David Hume’s Life and Works
by Ted Morris
The most important philosopher ever to write in English, David Hume (1711-1776) — the last of the great triumvirate of “British empiricists” — was also well-known in his own time as an historian and essayist. A master stylist in any genre, Hume’s major philosophical works — A Treatise of Human Nature (1739-1740), the Enquiries concerning Human Understanding (1748) and concerning the Principles of Morals (1751), as well as the posthumously published Dialogues concerning Natural Religion (1779) — remain widely and deeply influential.
Although many of Hume’s contemporaries denounced his writings as works of scepticism and atheism, his influence is evident in the moral philosophy and economic writings of his close friend Adam Smith. Hume also awakened Immanuel Kant from his “dogmatic slumbers” and “caused the scales to fall” from Jeremy Bentham’s eyes. Charles Darwin counted Hume as a central influence, as did “Darwin’s bulldog,” Thomas Henry Huxley. The diverse directions in which these writers took what they gleaned from reading Hume reflect not only the richness of their sources but also the wide range of his empiricism. Today, philosophers recognize Hume as a precursor of contemporary cognitive science, as well as one of the most thoroughgoing exponents of philosophical naturalism.
Early Life and Education
Born in Edinburgh, Hume spent his childhood at Ninewells, the family’s modest estate on the Whitadder River in the border lowlands near Berwick. His father died just after David’s second birthday, “leaving me, with an elder brother and a sister under the care of our Mother, a woman of singular Merit, who, though young and handsome, devoted herself to the rearing and educating of her Children.” (All quotations below are from Hume’s autobiographical essay, “My Own life.”)
Katherine Falconer Home realized that young David was “uncommonly wake-minded” — precocious, in her lowland dialect — so when his brother went up to Edinburgh University, David, not yet twelve, joined him. He read widely in history and literature, as well as ancient and modern philosophy, and also studied some mathematics and contemporary science.
Hume’s family thought him suited for a career in the law, but he preferred reading classical authors, especially Cicero, whose Offices became his secular substitute for The Whole Duty of Man and his family’s strict Calvinism. Pursuing the goal of becoming “a Scholar & Philosopher,” he followed a rigorous program of reading and reflection for three years until “there seem’d to be open’d up to me a New Scene of Thought.”
A Treatise of Human Nature
The intensity of developing this philosophical vision precipitated a psychological crisis in the isolated scholar. Believing that “a more active scene of life” might improve his condition, Hume made “a very feeble trial” in the world of commerce, as a clerk for a Bristol sugar importer. The crisis passed and he remained intent on articulating his “new scene of thought.” He moved to France, where he could live frugally, and finally settled in La Flèche, a sleepy village in Anjou best known for its Jesuit college. Here, where Descartes and Mersenne studied a century before, Hume read French and other continental authors, especially Malebranche, Dubos, and Bayle; he occasionally baited the Jesuits with iconoclastic arguments; and, between 1734 and 1737, he drafted A Treatise of Human Nature.

## Dataset section
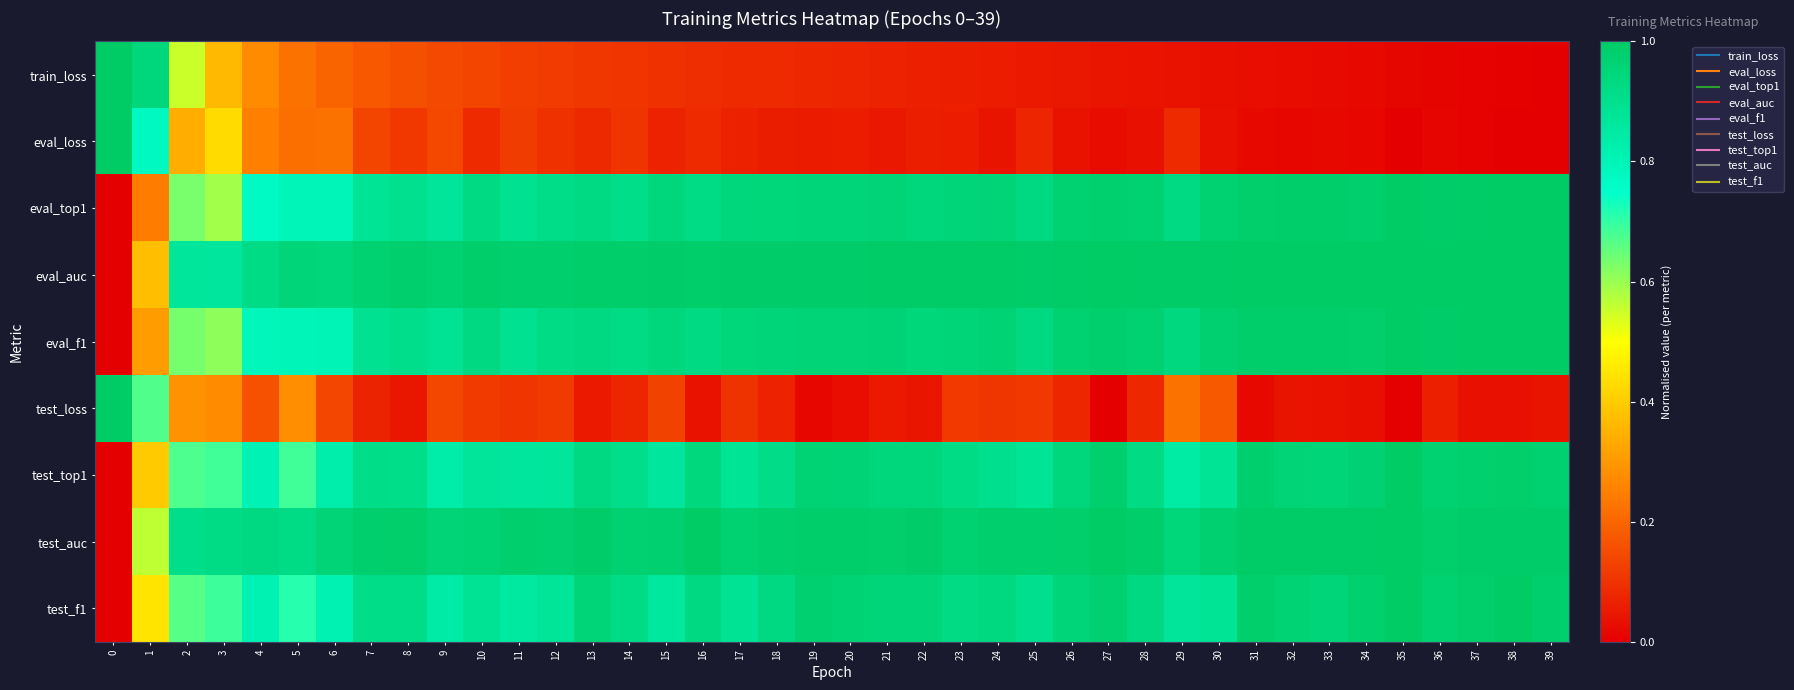

Between 26 and 33, which series saw the biggest shift?

test_loss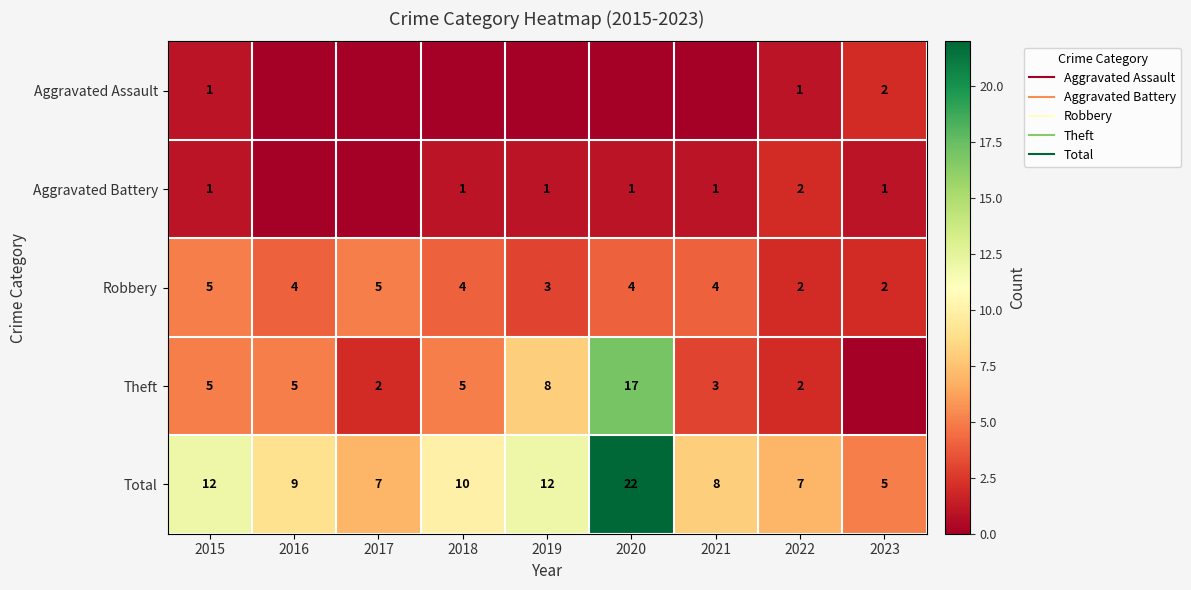

What value does the Aggravated Battery series have at 2021?

1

## Your objective
Pick up the text on David Hume's life and works, above the listing, at the point where it stops, and continue it in the same style.

## Answer
Hume returned to England in 1737 to ready the Treatise for the press. To curry favor with Bishop Butler, he “castrated” his manuscript, deleting his controversial discussion of miracles, along with other “nobler parts.” Book I, Of the Understanding, and Book II, Of the Passions, was published anonymously in 1739. Book III, Of Morals, appeared in 1740, as well as an anonymous Abstract of the first two books. Although other candidates, especially Adam Smith, have occasionally been proposed as the Abstract’s author, scholars now agree that it is Hume’s work. The Abstract features a clear, succinct account of “one simple argument” concerning causation and the formation of belief. Hume’s elegant summary presages his “recasting” of that argument in the first Enquiry.
The Treatise was no literary sensation, but it didn’t “fall dead-born from the press,” as Hume disappointedly described its reception. And despite his surgical deletions, the Treatise attracted enough of a “murmour among the zealots” to fuel his life-long reputation as an atheist and a sceptic.
Essays and Enquiries
Back at Ninewells, Hume published two modestly successful volumes of Essays, Moral and Political in 1741 and 1742. When the Chair of Ethics and Pneumatical (“Mental”) Philosophy at Edinburgh became vacant in 1745, Hume hoped to fill it, but his reputation provoked vocal and ultimately successful opposition. Six years later, he stood for the Chair of Logic at Glasgow, only to be turned down again. Hume never held an academic post.
In the wake of the Edinburgh debacle, Hume made the unfortunate decision to accept a position as tutor to the Marquess of Annandale, only to find that the young man was insane and his estate manager dishonest. With considerable difficulty, Hume managed to extricate himself from this situation, accepting the invitation of his cousin, Lieutenant-General James St. Clair, to be his Secretary on a military expedition against the French in Quebec. Contrary winds delayed St. Clair’s fleet until the Ministry canceled the plan, only to spawn a new expedition that ended as an abortive raid on the coastal town of L’Orient in Brittany.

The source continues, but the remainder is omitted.